18 Mayıs 2010 Salı

Gözyaşı Ötenazisi

Zamanın belirsiz, hayatın flu aktığı günlerdeydi. Elimde penguen, masada biralar, yanımda arkadaşlar, Gazi Kadınlar' da zaman avındaydık. "Merhaba" dedi, en güzel sesiyle. Döndüm, kör edici bir ışık hüzmesi içinde gördüm onu. Herşey ilk anda oldu. İlk anda olmasaydı, olmamalıydı zaten. O ışığın sebep olduğu ilk damla o an düştü gözüme.
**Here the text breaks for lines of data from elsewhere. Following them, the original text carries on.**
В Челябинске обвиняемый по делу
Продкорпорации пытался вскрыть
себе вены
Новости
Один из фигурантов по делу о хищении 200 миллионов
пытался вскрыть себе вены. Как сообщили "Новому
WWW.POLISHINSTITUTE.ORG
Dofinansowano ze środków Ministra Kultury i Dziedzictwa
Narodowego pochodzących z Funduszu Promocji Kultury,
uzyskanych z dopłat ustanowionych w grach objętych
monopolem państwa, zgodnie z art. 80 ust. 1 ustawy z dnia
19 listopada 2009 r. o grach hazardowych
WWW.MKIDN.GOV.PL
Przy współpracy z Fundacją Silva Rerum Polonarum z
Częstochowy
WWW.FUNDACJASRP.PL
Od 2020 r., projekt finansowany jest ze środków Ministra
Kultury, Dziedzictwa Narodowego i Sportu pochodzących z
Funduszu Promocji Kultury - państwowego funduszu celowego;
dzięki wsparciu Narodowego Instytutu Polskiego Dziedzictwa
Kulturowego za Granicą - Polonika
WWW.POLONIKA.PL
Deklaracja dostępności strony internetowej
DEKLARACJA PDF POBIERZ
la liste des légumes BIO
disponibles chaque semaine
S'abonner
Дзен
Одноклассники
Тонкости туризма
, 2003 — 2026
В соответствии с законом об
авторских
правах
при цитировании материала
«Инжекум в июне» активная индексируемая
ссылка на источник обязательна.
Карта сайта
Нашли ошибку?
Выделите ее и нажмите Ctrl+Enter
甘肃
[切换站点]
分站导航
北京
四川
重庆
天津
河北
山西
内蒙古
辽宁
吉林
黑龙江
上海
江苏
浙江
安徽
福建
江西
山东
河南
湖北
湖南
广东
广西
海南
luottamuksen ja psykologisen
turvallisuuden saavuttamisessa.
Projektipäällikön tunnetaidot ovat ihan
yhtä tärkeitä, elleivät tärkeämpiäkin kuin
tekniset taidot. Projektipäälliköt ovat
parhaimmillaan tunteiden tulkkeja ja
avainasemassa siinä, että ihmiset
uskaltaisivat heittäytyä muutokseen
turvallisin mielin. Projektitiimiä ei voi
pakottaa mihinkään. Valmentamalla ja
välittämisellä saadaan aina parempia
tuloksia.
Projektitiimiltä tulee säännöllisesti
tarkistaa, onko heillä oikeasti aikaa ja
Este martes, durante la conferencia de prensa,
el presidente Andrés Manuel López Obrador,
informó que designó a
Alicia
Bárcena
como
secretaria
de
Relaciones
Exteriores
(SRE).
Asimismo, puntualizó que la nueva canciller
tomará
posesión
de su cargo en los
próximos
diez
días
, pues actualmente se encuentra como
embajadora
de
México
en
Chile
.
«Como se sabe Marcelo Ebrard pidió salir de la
Yaşıyorum dedirtti.
Yıllar geçti üzerinden..
O damla sadakatinden bıkmışçasına yerinden oynadı. Kirpiklerimle teker teker vedalaştı. Gitmek için hazırlanır bir hali vardı. Yıllardır su almayan ayakkabımda, şimdi çorabımı nemli hissediyordum. Belli ki yıllar yine formundaydı. Göz pınarımın üzerinden süzülünceye kadar farkedemedim ilerlemesini. Tutunamadı daha fazla. Yanağımdan aşağı indi. Son bir çabayla yavaşladı, sanki o da istemiyordu ama toprak ta onun için hazırdı artık. Bu onun son akışı olacaktı. Bir an önce gitsin istedim bende, daha fazla durmasın. Aşağı düşerken, o ışığı tekrar gördüm. Düştüğünde anladım akıp gidenin sadece o damla olmadığını, göz kapağımdaki yeri dolmucak boşluğu kabul ettiğimi..

O boşluk dolmadı. Bir daha yaş akmadı.